Monday, August 28, 2006

TEL AVIV — Hezbollah leader Sheik Hassan Nasrallah said yesterday that he would not have ordered the July 12 seizure of two Israeli soldiers had he known it would provoke a war that leveled Shi’ite villages and neighborhoods throughout Lebanon.

“We did not think, even 1 percent, that the capture would lead to a war at this time and of this magnitude. You ask me, if I had known on July 11 … that the operation would lead to such a war, would I do it? I say no, absolutely not,” he told Lebanon’s New TV station.

The sheik also said that officials from the United Nations and Italy were attempting to negotiate an exchange of the Israeli soldiers for Arabs held in Israeli jails. Israel denied involvement in any prisoner-exchange talks.

In addition, Sheik Nasrallah said Hezbollah would not oppose the deployment of thousands of U.N. peacekeeping troops in southern Lebanon.

His comments confirm weeks of speculation in Israel that Hezbollah was surprised by Israel’s military response to the July 12 capture.

Since the Aug. 14 cease-fire, Sheik Nasrallah has declared a victory in the war, and he has become a hero throughout the Arab and Muslim world.

But yesterday’s admission of a serious miscalculation reflects a need to shore up domestic support for Hezbollah and deflect criticism for starting the war, Israeli analysts said.

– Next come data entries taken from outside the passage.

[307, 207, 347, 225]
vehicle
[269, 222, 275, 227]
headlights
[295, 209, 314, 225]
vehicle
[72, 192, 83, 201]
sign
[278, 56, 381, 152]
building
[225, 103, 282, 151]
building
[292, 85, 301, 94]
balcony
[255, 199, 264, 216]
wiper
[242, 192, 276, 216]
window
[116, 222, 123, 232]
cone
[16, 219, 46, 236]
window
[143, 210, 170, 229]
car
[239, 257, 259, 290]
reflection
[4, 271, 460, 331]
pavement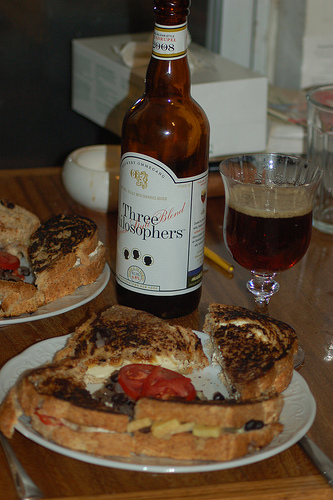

“It means that [Sheik Nasrallah] needs to settle the score in the Lebanese domestic arena,” said Oded Granot, the Middle East affairs commentator on Israel’s public-run Channel 1 news station. “[He] needs to provide welfare for the residents of the south, and he needs to rehabilitate his standing.”

In recent days, European countries have pledged to send 7,000 troops as part of a U.N. peacekeeping force of up to 15,000.

The troops are to join a largely ineffective U.N. observer mission that has been in place for nearly three decades.

U.N. Security Council Resolution 1701, which ended the fighting earlier this month, calls for talks on the release of the two Israeli soldiers, Ehud Goldwasser and Eldad Regev.

Three Israeli soldiers were killed in the kidnapping, and five were killed in the ensuing rescue attempt.

Although Israel considers Hezbollah a terrorist group, the nation has reached prisoner-exchange deals with the militants through third-party mediators.

In 2004, Israel released hundreds of Lebanese and Palestinian prisoners in return for a reserve officer kidnapped by Hezbollah and the bodies of three soldiers killed in a raid on an Israeli border outpost.

A report in an Egyptian government-run newspaper said German mediators also had started work on a prisoner-swap deal.

But Israeli government sources told the Ha’aretz newspaper that there were no talks yet on a prisoner swap.

The kidnapped Israeli soldiers’ families also voiced skepticism that negotiations were under way.

Sheik Nasrallah said Lebanese Parliament Speaker Nabih Berri would lead negotiations on Lebanon’s side.

The subject is expected to be discussed during a visit to Beirut today by U.N. Secretary-General Kofi Annan.